[begin TEXT SHOWN]
# AC motor VW beetle rear-end swap?



## eTrike (Apr 21, 2014)

I've got a 2006 Zap Xebra SD, and a Geo Metro with an AC30 motor setup. I can't justify keeping the Metro and I love the Xebra, but the AC30 motor would be a huge upgrade if only the rear end could fit it. So I looked into rear-engine, rear-wheel drive vehicles and the trusty old Beetle jumped out at me. Anyone with Beetle experience have an idea what the rear end swap would take? Any other comments?


----------



## onegreenev (May 18, 2012)

I have a VW bug and an 11"Kostov DC motor. The VW will handle quite a bit. In a light weight trike layout the AC-30 would be more than fine. Be sure you use a clutched system with your VW and be sure to have at least a level 2 or better clutch and pressure plate. Use a new throwout bearing. Be sure you use the proper one for your setup. 

http://www.diyelectriccar.com/garage/cars/471


----------



## eTrike (Apr 21, 2014)

Thanks for your reply. The clutch would be tricky to implement. I assume I could leave it in 2nd or 3rd and skip the shifting. I'm also fairly certain this isn't a project I have the resources for at the moment, but I need to either strip and save or sell the AC setup in the next month to make space so I was trying to imagine how I could put the AC in the Zap if sale doesn't work out (motor is 2 inches too long without adapter).


----------



## Ampster (Oct 6, 2012)

Everyone has their preference about clutch or clutchless. I put a lot of effort into lightening the flywheel, new clutch and HD pressure plate. I leave the car in 2nd and don't use the clutch. I have a AC35 and even with a heavy duty pressure plate the clutch was slipping in 3rd if I hit it hard from a standstill. With my knowledge today I would have gone without a clutch. I never take the car past 60 mph and with a freeway flyer gearing that equates to 6000 RPM in 2nd gear..


----------



## onegreenev (May 18, 2012)

Clutch is easy and you don't need a super light weight one either. In a VW you do want to shift if you don't want to blow out your clutch. You can also take full advantage of the torque and power and pretty much 1st is not used. But the others will be. I use mine. Even with my custom Super Street transmission I will rarely ever use first. But second third and fourth will be utilized and if you shift a VW you want to save your transmission. That means you need to use the clutch. It will also mean you don't stress out your motor like those that leave them in 3rd and create such high torque you burn out your clutch. Use second then like your engine move into 3rd then 4th. You can take the trans to higher revs with the electric motor.


----------



## Ampster (Oct 6, 2012)

As I said, everyone has their preference. Now you have the pros and cons. No clutch could save you those inches you need. I am not sure what Pete means about needing to shift if you don't want to blow out your clutch. That hasn't been a problem for me.


----------



## onegreenev (May 18, 2012)

3rd gear starts are quite hard on your clutch if you have a strong motor. Second is easier but you blow through the gears fast. Using the gears available gets you to speed with little effort. Shifting with out the clutch will tear your synchro gears out. Not a good thing. When you need to shit you will be happy with the clutch. I much prefer to use 2nd to get me going then move into 3rd. Most motors will fit if you know how to put one in. I have an 11" Kostov and a pretty long adaptor from Rebirth Auto and still got the motor in without cutting. A Warp 9 will need a tiny bit of trim but not a major cut. An AC 50 will fit no issues at all. Plenty of poop with one of those too.
[end TEXT SHOWN]
-- INSTRUCTION A --
Answer these questions from the Beetle motor-swap thread, one per line:
(i) What model year is the Zap Xebra SD that eTrike owns?
(ii) What speed does Ampster say the car is never taken past?
(iii) Where did onegreenev's long adaptor come from?
-- INSTRUCTION B --
Reproduce the stretch of the Beetle motor-swap thread from "Everyone has their preference about" through "in 2nd gear.." word for word.
The data after this thread can be left aside.
[begin DATA EXTRACT]
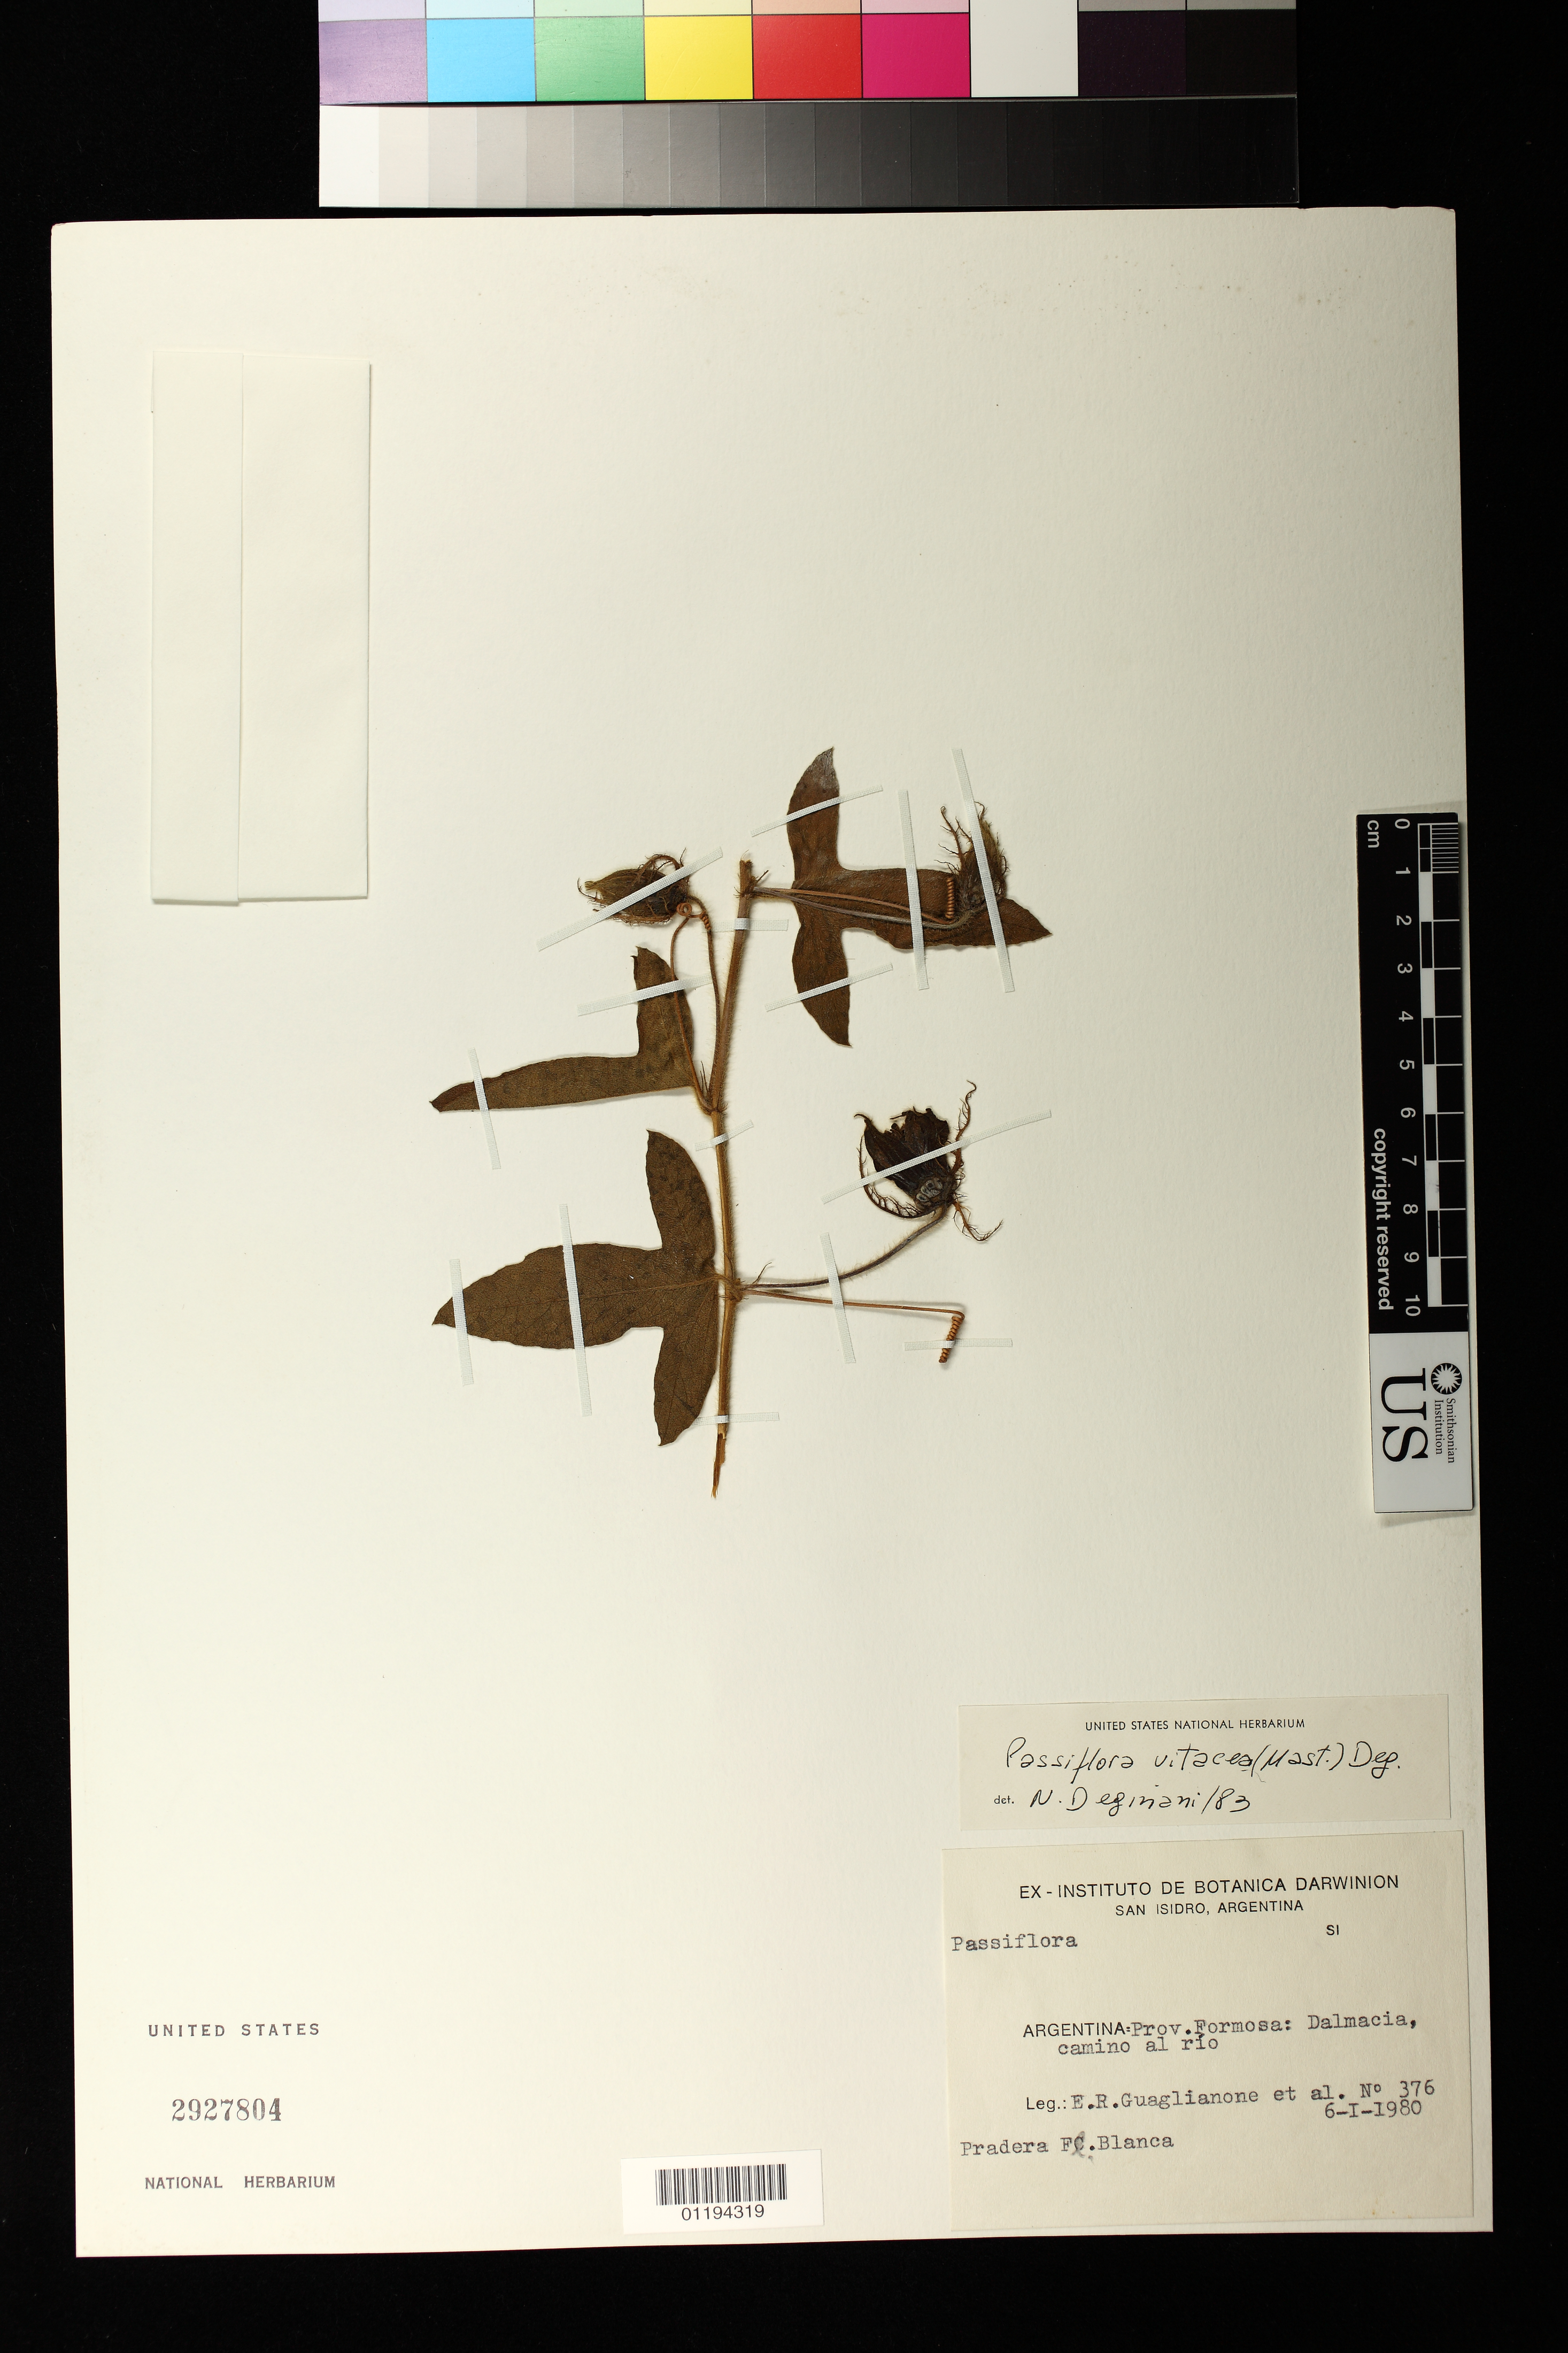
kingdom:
[end DATA EXTRACT]
-- CORRECT OUTPUT A --
(i) 2006
(ii) 60 mph
(iii) Rebirth Auto

-- CORRECT OUTPUT B --
Everyone has their preference about clutch or clutchless. I put a lot of effort into lightening the flywheel, new clutch and HD pressure plate. I leave the car in 2nd and don't use the clutch. I have a AC35 and even with a heavy duty pressure plate the clutch was slipping in 3rd if I hit it hard from a standstill. With my knowledge today I would have gone without a clutch. I never take the car past 60 mph and with a freeway flyer gearing that equates to 6000 RPM in 2nd gear..